Two relaxing months went by very quickly as we settled into a routine of sorts. Up early and a quick snack – then off to the courts. Back home for coffee & breakfast. The house had a large, well-equipped kitchen so we cooked most of our meals at home, dining on the patio looking over the lower town and Sea of Cortez beyond. There was a large supermarket nearby, as well as a local fish market. But with the many choices of tasty and reasonably priced eateries nearby we dined out frequently, enjoying enchiladas, shrimp tacos, tamales and of course – margaritas!
As our time in Los Cabos, and Mexico drew to a close, we stopped off in Mexico City for a few days, staying in a tiny Airbnb very close to Alameda Central Park in the Centro zone. Restaurants and cafes of every size and price point were abundant, with long lines by mid-morning at the more popular places. We enjoyed some of the best shrimp tacos ever at a modest eatery, spending less than $10 for both of us.
I particularly loved the art work by Diego Rivera displayed at the gorgeous Palacio de Bellas Artes and the modest Museo Mural Diego Rivera. We enjoyed coffee on the 7th floor of the Sears (!) building, overlooking the area. On Saturday we encountered thousands of young men in the park – Yu-Gi-Oh and Pokémon fanboys with their books and bags of cards! Susie hooked us up with a walking tour of the area to explain the history and significance of many buildings in the Centro area.

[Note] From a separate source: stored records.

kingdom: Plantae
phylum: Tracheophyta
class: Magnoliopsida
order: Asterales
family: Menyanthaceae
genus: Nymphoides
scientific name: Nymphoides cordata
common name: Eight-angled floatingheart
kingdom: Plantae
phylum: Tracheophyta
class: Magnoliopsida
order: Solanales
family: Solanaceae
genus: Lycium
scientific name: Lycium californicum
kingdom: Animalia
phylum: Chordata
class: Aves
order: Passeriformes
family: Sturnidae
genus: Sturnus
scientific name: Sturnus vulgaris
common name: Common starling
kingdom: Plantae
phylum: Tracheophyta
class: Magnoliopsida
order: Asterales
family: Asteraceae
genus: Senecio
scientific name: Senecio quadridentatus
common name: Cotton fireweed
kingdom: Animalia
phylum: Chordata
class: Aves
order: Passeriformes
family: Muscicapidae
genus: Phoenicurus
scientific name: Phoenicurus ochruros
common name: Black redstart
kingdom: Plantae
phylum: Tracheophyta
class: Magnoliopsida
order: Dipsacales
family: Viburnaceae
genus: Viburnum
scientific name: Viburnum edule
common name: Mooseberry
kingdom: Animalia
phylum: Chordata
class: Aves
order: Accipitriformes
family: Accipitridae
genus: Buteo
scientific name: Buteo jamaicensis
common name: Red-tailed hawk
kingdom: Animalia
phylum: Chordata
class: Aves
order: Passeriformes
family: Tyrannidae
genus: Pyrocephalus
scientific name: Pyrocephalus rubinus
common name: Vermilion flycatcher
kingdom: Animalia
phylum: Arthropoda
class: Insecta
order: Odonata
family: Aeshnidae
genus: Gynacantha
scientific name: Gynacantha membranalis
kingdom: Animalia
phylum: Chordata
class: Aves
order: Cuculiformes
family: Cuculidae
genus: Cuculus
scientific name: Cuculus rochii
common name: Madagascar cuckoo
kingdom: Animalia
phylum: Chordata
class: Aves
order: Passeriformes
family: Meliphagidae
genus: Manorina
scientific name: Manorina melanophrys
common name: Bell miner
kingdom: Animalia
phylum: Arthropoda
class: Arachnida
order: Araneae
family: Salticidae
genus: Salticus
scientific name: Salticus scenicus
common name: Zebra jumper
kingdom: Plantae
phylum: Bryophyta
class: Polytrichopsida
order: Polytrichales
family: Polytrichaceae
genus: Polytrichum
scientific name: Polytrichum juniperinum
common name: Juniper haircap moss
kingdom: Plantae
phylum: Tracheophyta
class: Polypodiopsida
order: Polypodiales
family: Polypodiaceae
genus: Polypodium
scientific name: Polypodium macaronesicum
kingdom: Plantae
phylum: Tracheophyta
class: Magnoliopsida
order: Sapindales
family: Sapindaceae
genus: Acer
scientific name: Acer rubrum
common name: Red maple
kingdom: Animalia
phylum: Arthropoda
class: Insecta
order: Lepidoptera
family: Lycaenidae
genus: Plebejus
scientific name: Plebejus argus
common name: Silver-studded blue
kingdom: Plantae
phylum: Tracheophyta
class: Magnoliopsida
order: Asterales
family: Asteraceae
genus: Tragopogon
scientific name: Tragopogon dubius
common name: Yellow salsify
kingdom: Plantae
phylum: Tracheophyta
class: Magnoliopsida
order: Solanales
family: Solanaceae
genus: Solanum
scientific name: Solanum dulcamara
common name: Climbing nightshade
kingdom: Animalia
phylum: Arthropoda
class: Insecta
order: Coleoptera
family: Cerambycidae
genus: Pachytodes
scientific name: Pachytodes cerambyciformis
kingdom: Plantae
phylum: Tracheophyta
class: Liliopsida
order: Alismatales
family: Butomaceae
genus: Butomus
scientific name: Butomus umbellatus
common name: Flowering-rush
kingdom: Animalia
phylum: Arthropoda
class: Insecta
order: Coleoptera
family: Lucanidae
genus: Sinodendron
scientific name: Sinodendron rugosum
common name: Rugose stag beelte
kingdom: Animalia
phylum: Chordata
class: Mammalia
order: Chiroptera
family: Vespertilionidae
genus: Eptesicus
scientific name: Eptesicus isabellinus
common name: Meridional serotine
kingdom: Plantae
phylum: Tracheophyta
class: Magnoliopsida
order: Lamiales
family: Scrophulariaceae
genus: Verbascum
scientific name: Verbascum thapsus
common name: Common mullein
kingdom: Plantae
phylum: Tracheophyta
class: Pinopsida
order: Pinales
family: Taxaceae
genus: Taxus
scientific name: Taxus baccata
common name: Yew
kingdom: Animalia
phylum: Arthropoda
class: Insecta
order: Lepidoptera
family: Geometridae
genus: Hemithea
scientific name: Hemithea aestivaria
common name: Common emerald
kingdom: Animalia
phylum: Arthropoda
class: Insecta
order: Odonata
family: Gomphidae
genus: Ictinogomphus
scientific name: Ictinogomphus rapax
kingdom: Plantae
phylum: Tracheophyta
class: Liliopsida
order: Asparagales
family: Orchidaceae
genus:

While we were at breakfast on Sunday we noticed more and more people walking by in one direction. By the time we exited the shop the streets were mobbed, with many folks carrying banners or dressed in matching shirts and hats. It happened that the president, Andres Manuel Lopez Obrados was speaking n the square that afternoon, and hundreds of thousands of Mexicans had come out to show their support for the popular man. Everyone was happy and the mood was celebratory, so we were content with hanging around the fringes to absorb the atmosphere.
Well, once again it is time to move on. I have to say I feel in love with Mexico in a way I did not expect. The people, food & culture are just wonderful. I am sure we will be back.
But for now…back to the US to see family and friends…take care of some doctor-type stuff…and then…???